▶ RECORDS TO PROCESS:

-.-.-

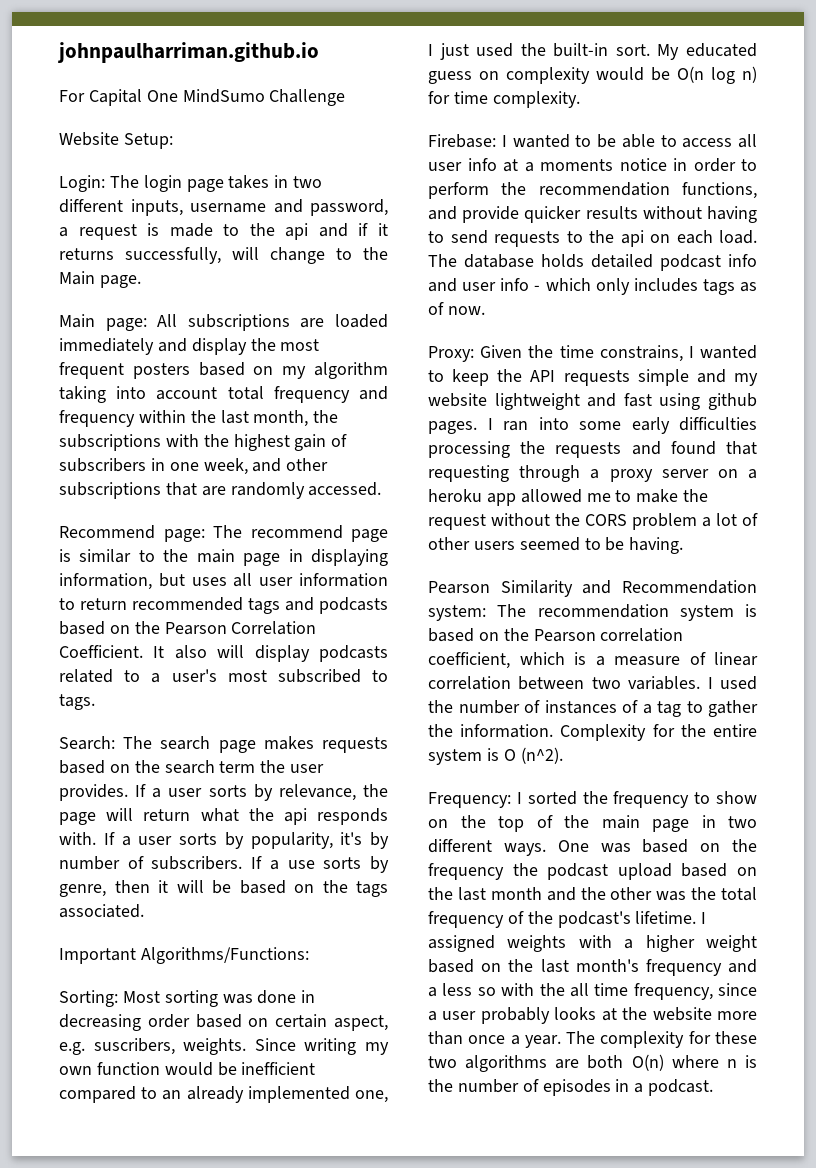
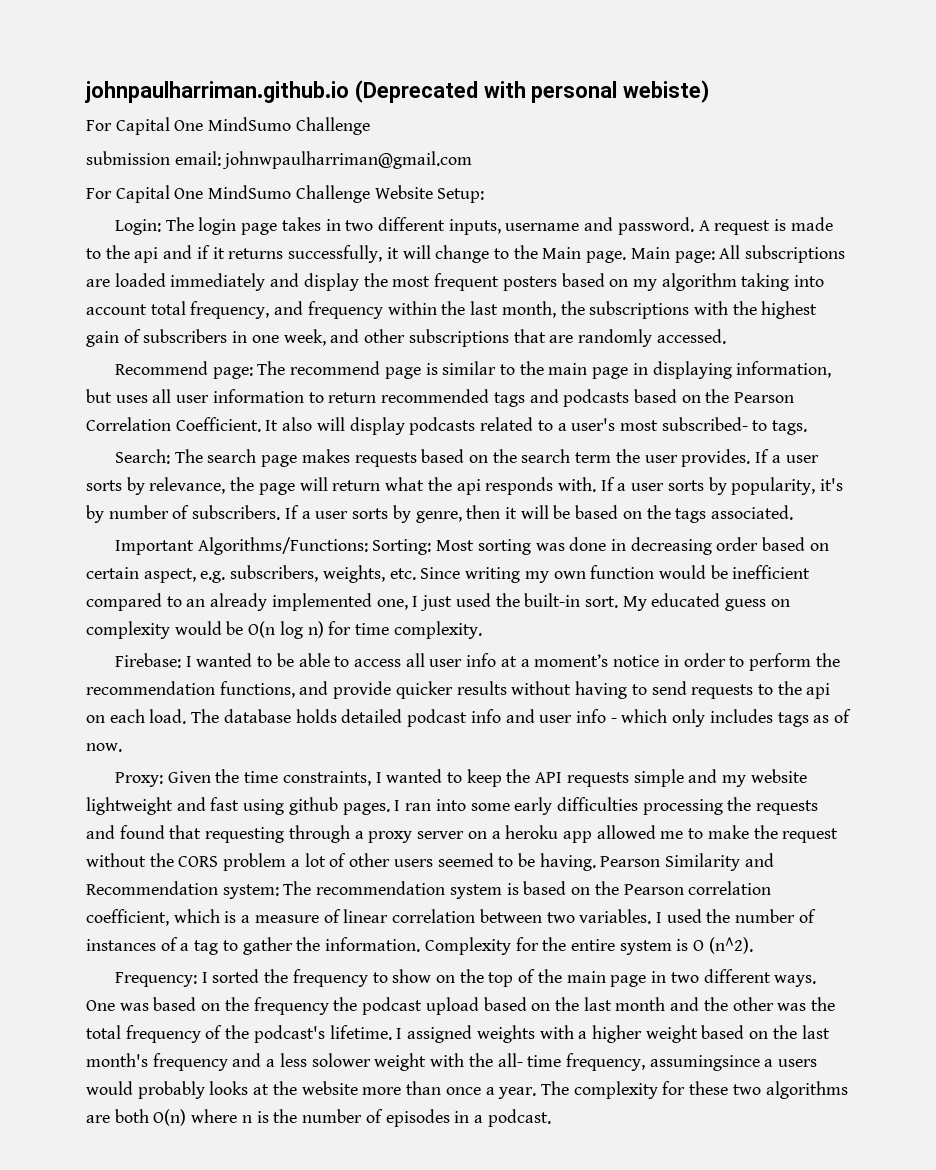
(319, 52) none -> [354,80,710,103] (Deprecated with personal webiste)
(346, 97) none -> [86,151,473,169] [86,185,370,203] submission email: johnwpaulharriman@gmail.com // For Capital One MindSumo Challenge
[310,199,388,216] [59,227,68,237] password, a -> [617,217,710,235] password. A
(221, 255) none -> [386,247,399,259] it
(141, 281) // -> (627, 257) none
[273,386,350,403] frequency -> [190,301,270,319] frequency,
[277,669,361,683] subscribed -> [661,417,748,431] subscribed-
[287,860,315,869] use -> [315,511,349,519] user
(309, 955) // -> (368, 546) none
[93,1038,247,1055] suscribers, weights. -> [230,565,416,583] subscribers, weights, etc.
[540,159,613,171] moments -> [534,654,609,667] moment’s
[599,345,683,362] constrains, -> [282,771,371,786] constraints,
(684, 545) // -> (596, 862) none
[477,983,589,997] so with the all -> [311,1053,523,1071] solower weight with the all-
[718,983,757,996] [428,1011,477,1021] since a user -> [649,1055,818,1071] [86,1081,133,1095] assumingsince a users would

-.-.-

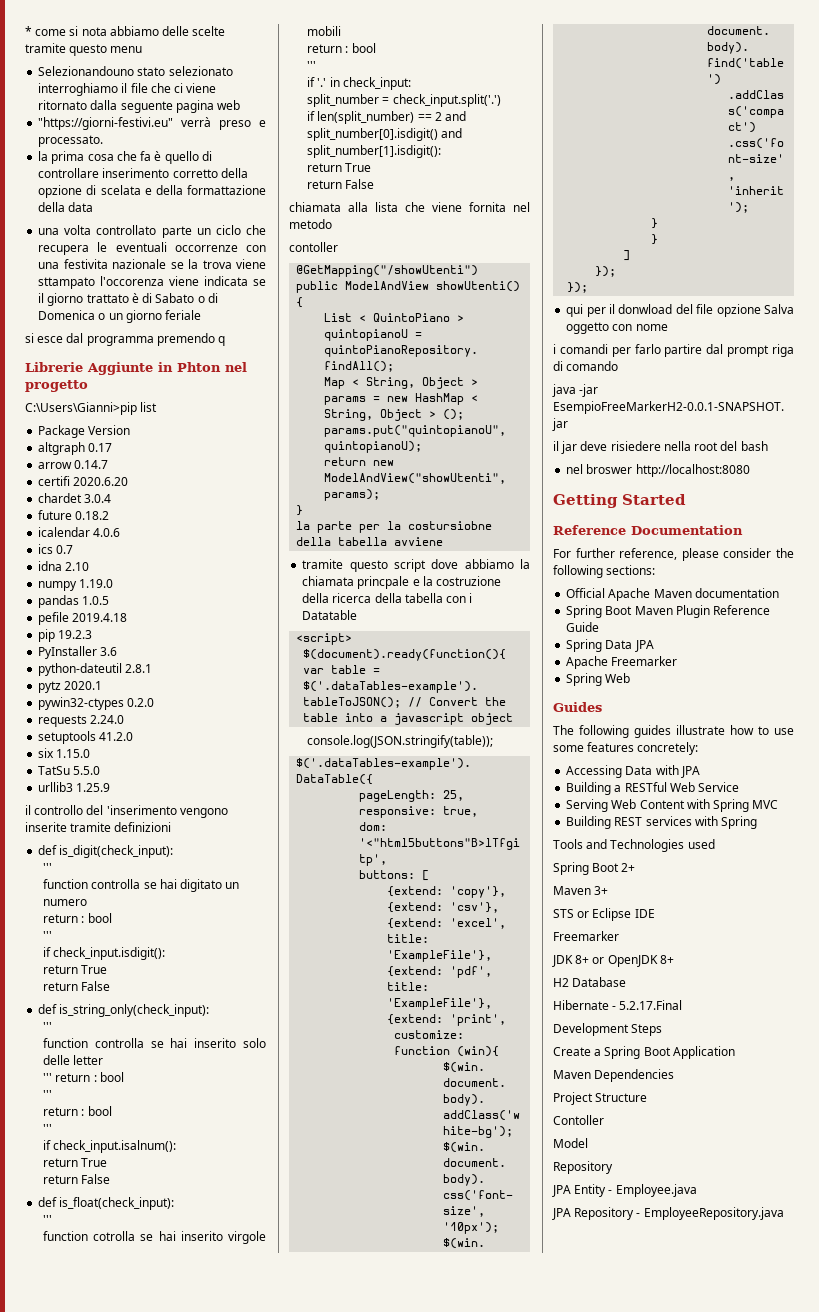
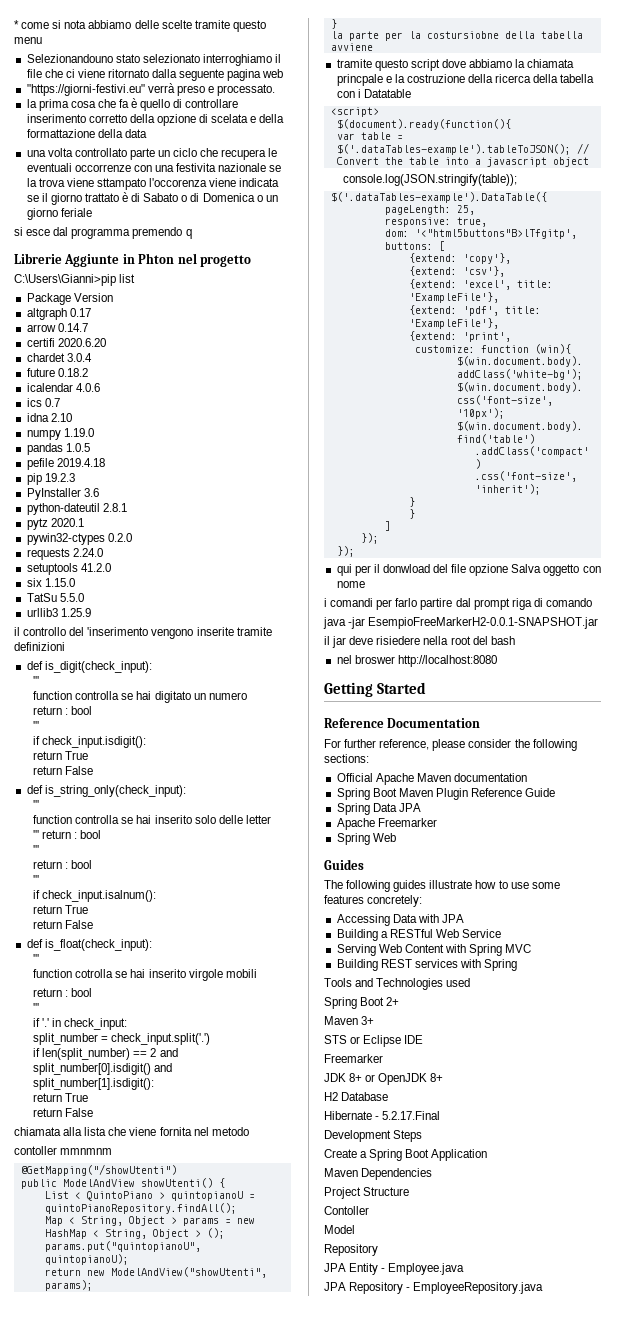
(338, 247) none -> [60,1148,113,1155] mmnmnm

-.-.-

▶ EXERCISE GOAL:
Produce a word-for-word copy of everything above from the line holding "[273,386,350,403] frequency ->" down to the line holding "[718,983,757,996] [428,1011,477,1021] since", with both of those lines kept.

▶ OUTPUT:
[273,386,350,403] frequency -> [190,301,270,319] frequency,
[277,669,361,683] subscribed -> [661,417,748,431] subscribed-
[287,860,315,869] use -> [315,511,349,519] user
(309, 955) // -> (368, 546) none
[93,1038,247,1055] suscribers, weights. -> [230,565,416,583] subscribers, weights, etc.
[540,159,613,171] moments -> [534,654,609,667] moment’s
[599,345,683,362] constrains, -> [282,771,371,786] constraints,
(684, 545) // -> (596, 862) none
[477,983,589,997] so with the all -> [311,1053,523,1071] solower weight with the all-
[718,983,757,996] [428,1011,477,1021] since a user -> [649,1055,818,1071] [86,1081,133,1095] assumingsince a users would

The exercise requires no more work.